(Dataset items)
━━━━━━━━━━━━━━━━━━━━━━━━━━━━━━

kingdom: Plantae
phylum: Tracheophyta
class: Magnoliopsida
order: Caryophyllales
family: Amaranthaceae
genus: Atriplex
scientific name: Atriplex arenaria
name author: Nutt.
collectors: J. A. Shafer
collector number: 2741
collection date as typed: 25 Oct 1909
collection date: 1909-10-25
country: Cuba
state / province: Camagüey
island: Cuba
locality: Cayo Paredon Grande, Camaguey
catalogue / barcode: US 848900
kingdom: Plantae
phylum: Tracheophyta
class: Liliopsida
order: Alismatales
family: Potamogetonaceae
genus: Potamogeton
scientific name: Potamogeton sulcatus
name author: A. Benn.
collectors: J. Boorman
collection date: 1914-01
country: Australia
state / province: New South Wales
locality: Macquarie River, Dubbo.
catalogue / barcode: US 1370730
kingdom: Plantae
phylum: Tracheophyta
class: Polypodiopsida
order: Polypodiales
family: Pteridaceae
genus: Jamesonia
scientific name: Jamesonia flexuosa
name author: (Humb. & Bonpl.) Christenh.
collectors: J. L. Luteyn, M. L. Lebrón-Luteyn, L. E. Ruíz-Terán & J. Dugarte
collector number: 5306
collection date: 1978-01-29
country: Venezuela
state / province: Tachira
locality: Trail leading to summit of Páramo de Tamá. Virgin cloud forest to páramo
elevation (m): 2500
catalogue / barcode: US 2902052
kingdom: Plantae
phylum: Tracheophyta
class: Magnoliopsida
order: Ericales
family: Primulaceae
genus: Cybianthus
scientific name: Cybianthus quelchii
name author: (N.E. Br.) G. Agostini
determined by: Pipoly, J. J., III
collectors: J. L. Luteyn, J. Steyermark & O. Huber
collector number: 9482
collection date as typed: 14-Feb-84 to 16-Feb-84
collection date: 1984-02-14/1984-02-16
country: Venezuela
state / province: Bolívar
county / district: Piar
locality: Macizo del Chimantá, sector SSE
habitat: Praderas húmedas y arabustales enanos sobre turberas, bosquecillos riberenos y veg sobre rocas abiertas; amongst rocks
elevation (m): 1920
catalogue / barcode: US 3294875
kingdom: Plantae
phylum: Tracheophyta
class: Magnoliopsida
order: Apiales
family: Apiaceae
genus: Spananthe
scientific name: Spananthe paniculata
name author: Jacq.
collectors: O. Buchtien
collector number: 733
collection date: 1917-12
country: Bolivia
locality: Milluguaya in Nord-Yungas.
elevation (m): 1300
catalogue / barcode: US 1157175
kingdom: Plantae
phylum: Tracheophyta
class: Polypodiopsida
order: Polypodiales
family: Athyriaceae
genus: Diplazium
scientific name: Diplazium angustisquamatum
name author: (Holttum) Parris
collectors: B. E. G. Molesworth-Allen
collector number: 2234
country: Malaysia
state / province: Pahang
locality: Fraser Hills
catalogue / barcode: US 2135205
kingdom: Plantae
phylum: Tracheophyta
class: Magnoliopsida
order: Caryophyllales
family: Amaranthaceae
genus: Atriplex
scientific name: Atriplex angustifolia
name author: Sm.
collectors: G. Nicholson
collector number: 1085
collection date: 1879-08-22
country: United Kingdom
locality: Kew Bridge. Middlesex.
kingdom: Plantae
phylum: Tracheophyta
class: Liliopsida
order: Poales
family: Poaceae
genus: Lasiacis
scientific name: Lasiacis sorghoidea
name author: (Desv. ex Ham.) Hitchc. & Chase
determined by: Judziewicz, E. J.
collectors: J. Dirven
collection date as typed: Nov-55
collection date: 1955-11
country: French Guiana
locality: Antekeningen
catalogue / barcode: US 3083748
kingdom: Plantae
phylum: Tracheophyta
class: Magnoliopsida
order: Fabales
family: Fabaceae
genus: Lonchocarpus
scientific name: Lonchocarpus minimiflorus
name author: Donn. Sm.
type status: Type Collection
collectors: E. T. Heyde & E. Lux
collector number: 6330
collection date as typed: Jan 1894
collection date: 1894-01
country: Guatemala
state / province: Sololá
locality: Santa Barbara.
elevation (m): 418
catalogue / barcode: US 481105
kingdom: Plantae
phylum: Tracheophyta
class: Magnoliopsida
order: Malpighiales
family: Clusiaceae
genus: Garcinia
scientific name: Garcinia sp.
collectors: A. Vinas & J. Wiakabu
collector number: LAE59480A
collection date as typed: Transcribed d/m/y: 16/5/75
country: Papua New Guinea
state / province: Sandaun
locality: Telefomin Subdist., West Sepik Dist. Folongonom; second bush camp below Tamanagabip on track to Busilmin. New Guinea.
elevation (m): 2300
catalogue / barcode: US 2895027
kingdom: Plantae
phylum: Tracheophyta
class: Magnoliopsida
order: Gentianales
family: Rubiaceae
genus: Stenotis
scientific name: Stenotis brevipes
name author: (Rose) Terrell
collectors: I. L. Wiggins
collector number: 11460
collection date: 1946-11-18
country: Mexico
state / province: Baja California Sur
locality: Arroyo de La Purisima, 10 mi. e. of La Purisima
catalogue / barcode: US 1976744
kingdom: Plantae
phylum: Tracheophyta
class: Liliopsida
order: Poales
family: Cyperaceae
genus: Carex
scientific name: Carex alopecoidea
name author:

━━━━━━━━━━━━━━━━━━━━━━━━━━━━━━

-- TASK TO COMPLETE --
Express every line of the material above as a JSON list of strings, with one string per line and blank lines omitted.

-- EXERCISE OUTPUT --
[
  "kingdom: Plantae",
  "phylum: Tracheophyta",
  "class: Magnoliopsida",
  "order: Caryophyllales",
  "family: Amaranthaceae",
  "genus: Atriplex",
  "scientific name: Atriplex arenaria",
  "name author: Nutt.",
  "collectors: J. A. Shafer",
  "collector number: 2741",
  "collection date as typed: 25 Oct 1909",
  "collection date: 1909-10-25",
  "country: Cuba",
  "state / province: Camagüey",
  "island: Cuba",
  "locality: Cayo Paredon Grande, Camaguey",
  "catalogue / barcode: US 848900",
  "kingdom: Plantae",
  "phylum: Tracheophyta",
  "class: Liliopsida",
  "order: Alismatales",
  "family: Potamogetonaceae",
  "genus: Potamogeton",
  "scientific name: Potamogeton sulcatus",
  "name author: A. Benn.",
  "collectors: J. Boorman",
  "collection date: 1914-01",
  "country: Australia",
  "state / province: New South Wales",
  "locality: Macquarie River, Dubbo.",
  "catalogue / barcode: US 1370730",
  "kingdom: Plantae",
  "phylum: Tracheophyta",
  "class: Polypodiopsida",
  "order: Polypodiales",
  "family: Pteridaceae",
  "genus: Jamesonia",
  "scientific name: Jamesonia flexuosa",
  "name author: (Humb. & Bonpl.) Christenh.",
  "collectors: J. L. Luteyn, M. L. Lebrón-Luteyn, L. E. Ruíz-Terán & J. Dugarte",
  "collector number: 5306",
  "collection date: 1978-01-29",
  "country: Venezuela",
  "state / province: Tachira",
  "locality: Trail leading to summit of Páramo de Tamá. Virgin cloud forest to páramo",
  "elevation (m): 2500",
  "catalogue / barcode: US 2902052",
  "kingdom: Plantae",
  "phylum: Tracheophyta",
  "class: Magnoliopsida",
  "order: Ericales",
  "family: Primulaceae",
  "genus: Cybianthus",
  "scientific name: Cybianthus quelchii",
  "name author: (N.E. Br.) G. Agostini",
  "determined by: Pipoly, J. J., III",
  "collectors: J. L. Luteyn, J. Steyermark & O. Huber",
  "collector number: 9482",
  "collection date as typed: 14-Feb-84 to 16-Feb-84",
  "collection date: 1984-02-14/1984-02-16",
  "country: Venezuela",
  "state / province: Bolívar",
  "county / district: Piar",
  "locality: Macizo del Chimantá, sector SSE",
  "habitat: Praderas húmedas y arabustales enanos sobre turberas, bosquecillos riberenos y veg sobre rocas abiertas; amongst rocks",
  "elevation (m): 1920",
  "catalogue / barcode: US 3294875",
  "kingdom: Plantae",
  "phylum: Tracheophyta",
  "class: Magnoliopsida",
  "order: Apiales",
  "family: Apiaceae",
  "genus: Spananthe",
  "scientific name: Spananthe paniculata",
  "name author: Jacq.",
  "collectors: O. Buchtien",
  "collector number: 733",
  "collection date: 1917-12",
  "country: Bolivia",
  "locality: Milluguaya in Nord-Yungas.",
  "elevation (m): 1300",
  "catalogue / barcode: US 1157175",
  "kingdom: Plantae",
  "phylum: Tracheophyta",
  "class: Polypodiopsida",
  "order: Polypodiales",
  "family: Athyriaceae",
  "genus: Diplazium",
  "scientific name: Diplazium angustisquamatum",
  "name author: (Holttum) Parris",
  "collectors: B. E. G. Molesworth-Allen",
  "collector number: 2234",
  "country: Malaysia",
  "state / province: Pahang",
  "locality: Fraser Hills",
  "catalogue / barcode: US 2135205",
  "kingdom: Plantae",
  "phylum: Tracheophyta",
  "class: Magnoliopsida",
  "order: Caryophyllales",
  "family: Amaranthaceae",
  "genus: Atriplex",
  "scientific name: Atriplex angustifolia",
  "name author: Sm.",
  "collectors: G. Nicholson",
  "collector number: 1085",
  "collection date: 1879-08-22",
  "country: United Kingdom",
  "locality: Kew Bridge. Middlesex.",
  "kingdom: Plantae",
  "phylum: Tracheophyta",
  "class: Liliopsida",
  "order: Poales",
  "family: Poaceae",
  "genus: Lasiacis",
  "scientific name: Lasiacis sorghoidea",
  "name author: (Desv. ex Ham.) Hitchc. & Chase",
  "determined by: Judziewicz, E. J.",
  "collectors: J. Dirven",
  "collection date as typed: Nov-55",
  "collection date: 1955-11",
  "country: French Guiana",
  "locality: Antekeningen",
  "catalogue / barcode: US 3083748",
  "kingdom: Plantae",
  "phylum: Tracheophyta",
  "class: Magnoliopsida",
  "order: Fabales",
  "family: Fabaceae",
  "genus: Lonchocarpus",
  "scientific name: Lonchocarpus minimiflorus",
  "name author: Donn. Sm.",
  "type status: Type Collection",
  "collectors: E. T. Heyde & E. Lux",
  "collector number: 6330",
  "collection date as typed: Jan 1894",
  "collection date: 1894-01",
  "country: Guatemala",
  "state / province: Sololá",
  "locality: Santa Barbara.",
  "elevation (m): 418",
  "catalogue / barcode: US 481105",
  "kingdom: Plantae",
  "phylum: Tracheophyta",
  "class: Magnoliopsida",
  "order: Malpighiales",
  "family: Clusiaceae",
  "genus: Garcinia",
  "scientific name: Garcinia sp.",
  "collectors: A. Vinas & J. Wiakabu",
  "collector number: LAE59480A",
  "collection date as typed: Transcribed d/m/y: 16/5/75",
  "country: Papua New Guinea",
  "state / province: Sandaun",
  "locality: Telefomin Subdist., West Sepik Dist. Folongonom; second bush camp below Tamanagabip on track to Busilmin. New Guinea.",
  "elevation (m): 2300",
  "catalogue / barcode: US 2895027",
  "kingdom: Plantae",
  "phylum: Tracheophyta",
  "class: Magnoliopsida",
  "order: Gentianales",
  "family: Rubiaceae",
  "genus: Stenotis",
  "scientific name: Stenotis brevipes",
  "name author: (Rose) Terrell",
  "collectors: I. L. Wiggins",
  "collector number: 11460",
  "collection date: 1946-11-18",
  "country: Mexico",
  "state / province: Baja California Sur",
  "locality: Arroyo de La Purisima, 10 mi. e. of La Purisima",
  "catalogue / barcode: US 1976744",
  "kingdom: Plantae",
  "phylum: Tracheophyta",
  "class: Liliopsida",
  "order: Poales",
  "family: Cyperaceae",
  "genus: Carex",
  "scientific name: Carex alopecoidea",
  "name author:"
]